It is wrong to put people in the wrong by introducing legislation that is so irrational and unconnected with anybody's natural assertions and thoughts that people would not imagine that they are doing something incorrect. It is wrong to set out to have a taxation system that is designed to hide the fact that anybody is being taxed, to design the mechanism to be as complex as possible so as not to have to admit to raising taxes, and to promise the nation that taxes will not go up, then get into a mess and have to do it anyway.

3.45 pm

That has an immoral effect on the public. It puts people in the position of being lawbreakers by accident because the complications and hoops are such that no sane person can possibly imagine what questions they should ask and what issues they should consider when they enter into the perfectly reasonable activity that is the purchase, passing on or sale of a lease—a simple matter that, since before mediaeval times, people have done in a simple way. It took this Government to make it an act worthy of a senior wrangler from the University of Cambridge: only someone of that quality could read and understand the changes in the Bill and still carry on a business.

One of the sad aspects of this Government is that very few of its members, including the Treasury team, have ever run a business. Nowadays, it is increasingly difficult for those of us who run businesses to be able to say so with pride, but I do. I run a business, and I know how difficult it is to get these things right. The Government are introducing into our business life complications that make people spend more time trying to handle the problems placed upon them by the Chancellor of the Exchequer than trying to win a profit out of a marketplace on which he depends.

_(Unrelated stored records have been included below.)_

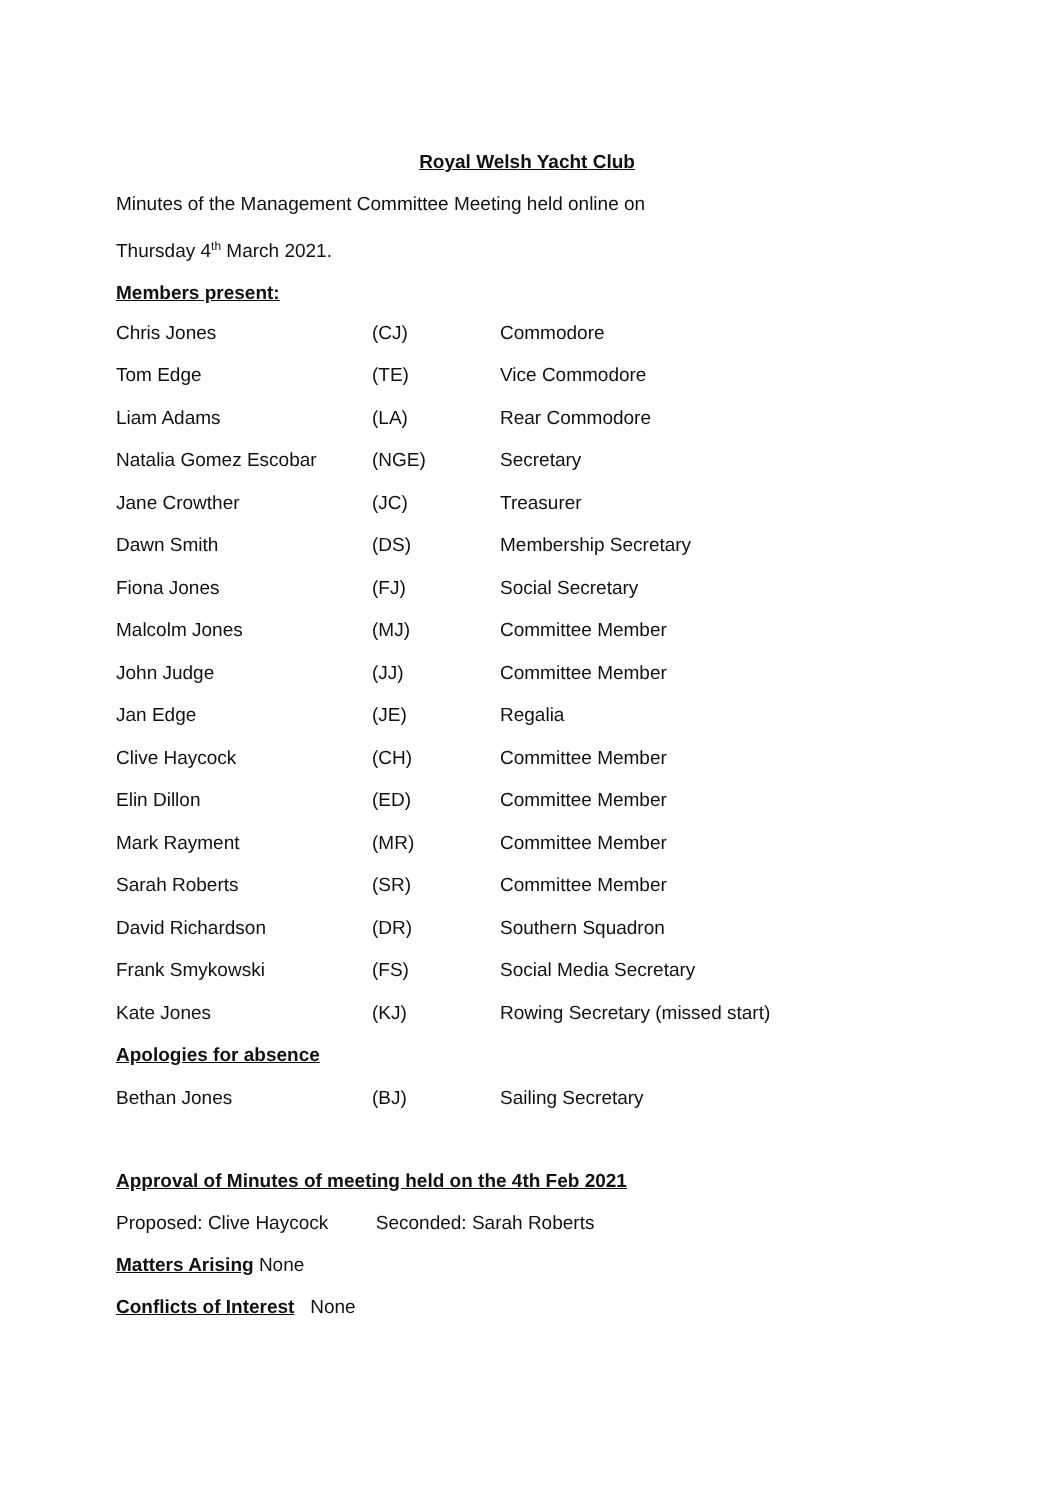Royal Welsh Yacht Club
Minutes of the Management Committee Meeting held online on
Thursday 4<sup>th</sup> March 2021.
Members present:
| Chris Jones | (CJ) | Commodore |
| Tom Edge | (TE) | Vice Commodore |
| Liam Adams | (LA) | Rear Commodore |
| Natalia Gomez Escobar | (NGE) | Secretary |
| Jane Crowther | (JC) | Treasurer |
| Dawn Smith | (DS) | Membership Secretary |
| Fiona Jones | (FJ) | Social Secretary |
| Malcolm Jones | (MJ) | Committee Member |
| John Judge | (JJ) | Committee Member |
| Jan Edge | (JE) | Regalia |
| Clive Haycock | (CH) | Committee Member |
| Elin Dillon | (ED) | Committee Member |
| Mark Rayment | (MR) | Committee Member |
| Sarah Roberts | (SR) | Committee Member |
| David Richardson | (DR) | Southern Squadron |
| Frank Smykowski | (FS) | Social Media Secretary |
| Kate Jones | (KJ) | Rowing Secretary (missed start) |
| Apologies for absence | | |
| Bethan Jones | (BJ) | Sailing Secretary |
Approval of Minutes of meeting held on the 4th Feb 2021
Proposed: Clive Haycock Seconded: Sarah Roberts
Matters Arising None
Conflicts of Interest None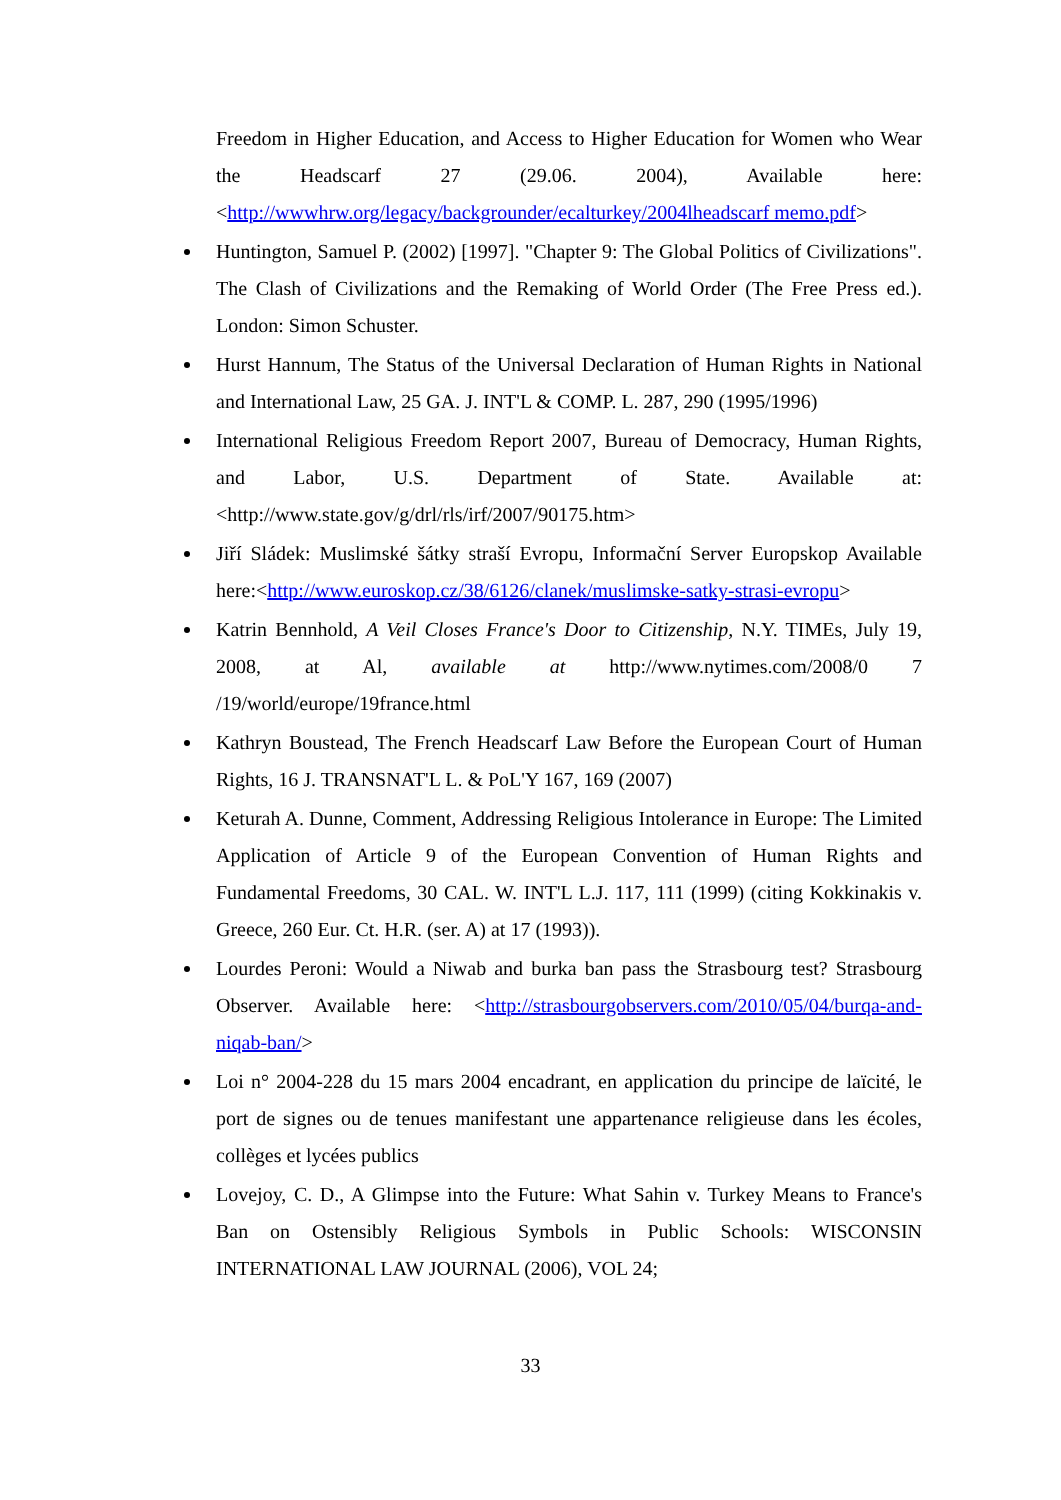Freedom in Higher Education, and Access to Higher Education for Women who Wear the Headscarf 27 (29.06. 2004), Available here: <http://wwwhrw.org/legacy/backgrounder/ecalturkey/2004lheadscarf memo.pdf>
Huntington, Samuel P. (2002) [1997]. "Chapter 9: The Global Politics of Civilizations". The Clash of Civilizations and the Remaking of World Order (The Free Press ed.). London: Simon Schuster.
Hurst Hannum, The Status of the Universal Declaration of Human Rights in National and International Law, 25 GA. J. INT'L & COMP. L. 287, 290 (1995/1996)
International Religious Freedom Report 2007, Bureau of Democracy, Human Rights, and Labor, U.S. Department of State. Available at: <http://www.state.gov/g/drl/rls/irf/2007/90175.htm>
Jiří Sládek: Muslimské šátky straší Evropu, Informační Server Europskop Available here:<http://www.euroskop.cz/38/6126/clanek/muslimske-satky-strasi-evropu>
Katrin Bennhold, A Veil Closes France's Door to Citizenship, N.Y. TIMEs, July 19, 2008, at Al, available at http://www.nytimes.com/2008/0 7 /19/world/europe/19france.html
Kathryn Boustead, The French Headscarf Law Before the European Court of Human Rights, 16 J. TRANSNAT'L L. & PoL'Y 167, 169 (2007)
Keturah A. Dunne, Comment, Addressing Religious Intolerance in Europe: The Limited Application of Article 9 of the European Convention of Human Rights and Fundamental Freedoms, 30 CAL. W. INT'L L.J. 117, 111 (1999) (citing Kokkinakis v. Greece, 260 Eur. Ct. H.R. (ser. A) at 17 (1993)).
Lourdes Peroni: Would a Niwab and burka ban pass the Strasbourg test? Strasbourg Observer. Available here: <http://strasbourgobservers.com/2010/05/04/burqa-and-niqab-ban/>
Loi n° 2004-228 du 15 mars 2004 encadrant, en application du principe de laïcité, le port de signes ou de tenues manifestant une appartenance religieuse dans les écoles, collèges et lycées publics
Lovejoy, C. D., A Glimpse into the Future: What Sahin v. Turkey Means to France's Ban on Ostensibly Religious Symbols in Public Schools: WISCONSIN INTERNATIONAL LAW JOURNAL (2006), VOL 24;
33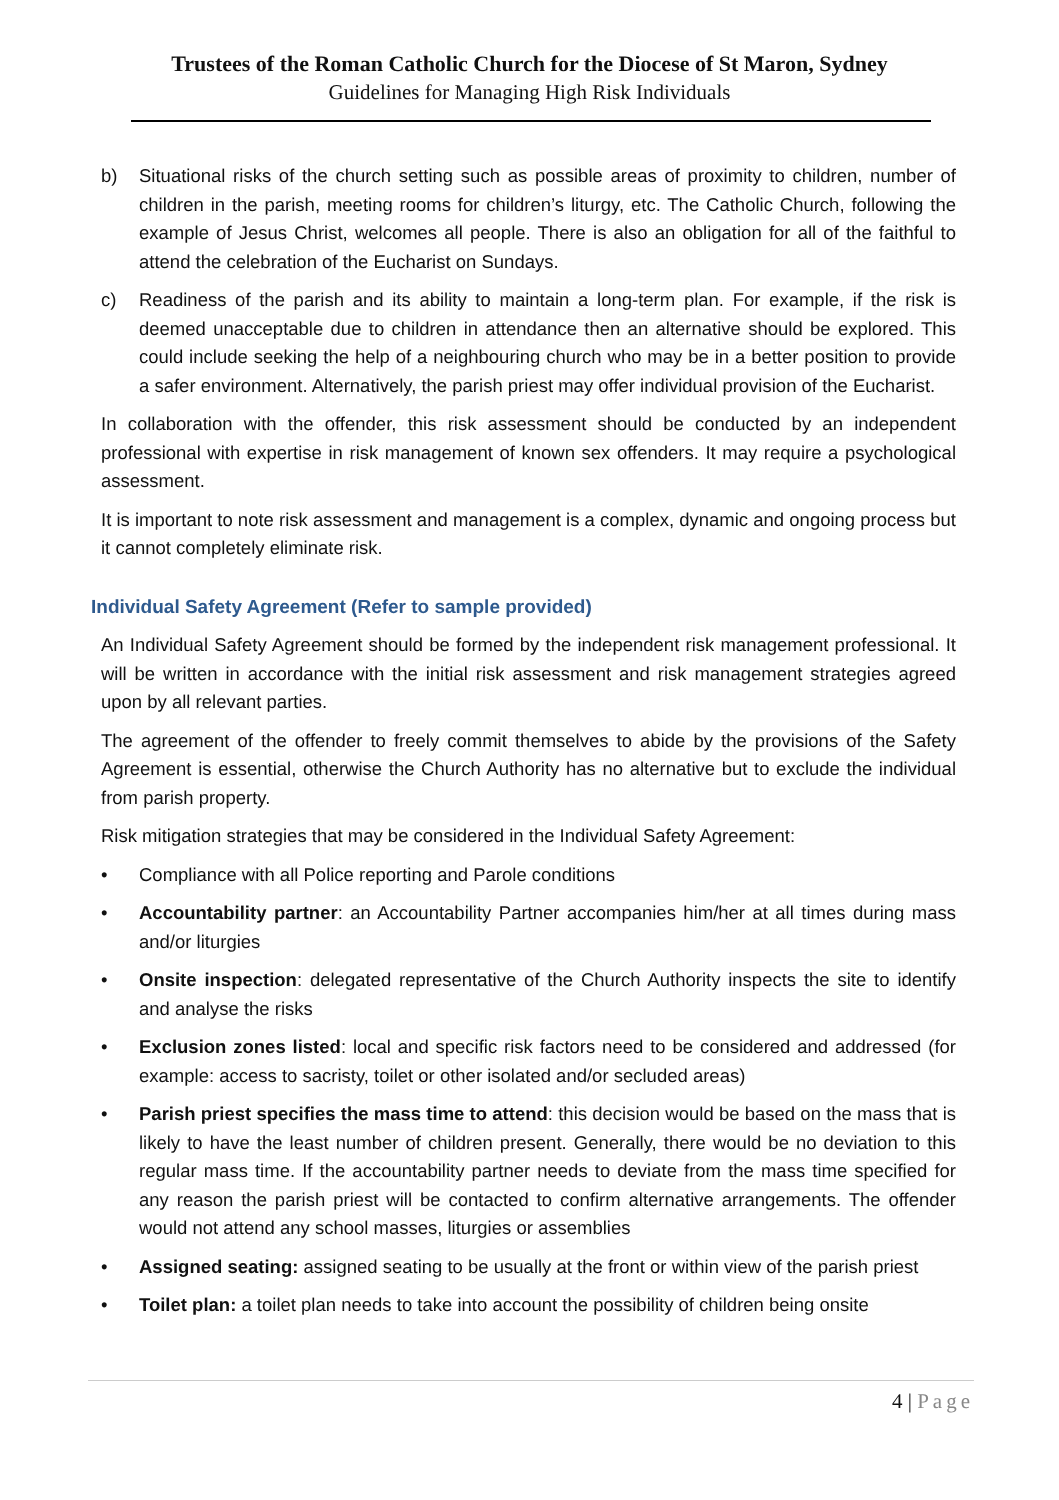Trustees of the Roman Catholic Church for the Diocese of St Maron, Sydney
Guidelines for Managing High Risk Individuals
b) Situational risks of the church setting such as possible areas of proximity to children, number of children in the parish, meeting rooms for children’s liturgy, etc. The Catholic Church, following the example of Jesus Christ, welcomes all people. There is also an obligation for all of the faithful to attend the celebration of the Eucharist on Sundays.
c) Readiness of the parish and its ability to maintain a long-term plan. For example, if the risk is deemed unacceptable due to children in attendance then an alternative should be explored. This could include seeking the help of a neighbouring church who may be in a better position to provide a safer environment. Alternatively, the parish priest may offer individual provision of the Eucharist.
In collaboration with the offender, this risk assessment should be conducted by an independent professional with expertise in risk management of known sex offenders. It may require a psychological assessment.
It is important to note risk assessment and management is a complex, dynamic and ongoing process but it cannot completely eliminate risk.
Individual Safety Agreement (Refer to sample provided)
An Individual Safety Agreement should be formed by the independent risk management professional. It will be written in accordance with the initial risk assessment and risk management strategies agreed upon by all relevant parties.
The agreement of the offender to freely commit themselves to abide by the provisions of the Safety Agreement is essential, otherwise the Church Authority has no alternative but to exclude the individual from parish property.
Risk mitigation strategies that may be considered in the Individual Safety Agreement:
• Compliance with all Police reporting and Parole conditions
• Accountability partner: an Accountability Partner accompanies him/her at all times during mass and/or liturgies
• Onsite inspection: delegated representative of the Church Authority inspects the site to identify and analyse the risks
• Exclusion zones listed: local and specific risk factors need to be considered and addressed (for example: access to sacristy, toilet or other isolated and/or secluded areas)
• Parish priest specifies the mass time to attend: this decision would be based on the mass that is likely to have the least number of children present. Generally, there would be no deviation to this regular mass time. If the accountability partner needs to deviate from the mass time specified for any reason the parish priest will be contacted to confirm alternative arrangements. The offender would not attend any school masses, liturgies or assemblies
• Assigned seating: assigned seating to be usually at the front or within view of the parish priest
• Toilet plan: a toilet plan needs to take into account the possibility of children being onsite
4 | Page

We should vote against the schedule and say to the Government: "For goodness' sake get real. Get yourself into the marketplace, understand what you're doing, and don't clog this House up with the unmentionable, the inconceivable, the incomprehensible and the absolutely unnecessary. If you want to tax us, do it publicly, clearly and simply; and admit that your big fault was to promise that you wouldn't increase taxation, then find that you've got to hide the taxes because you dare not face the electorate."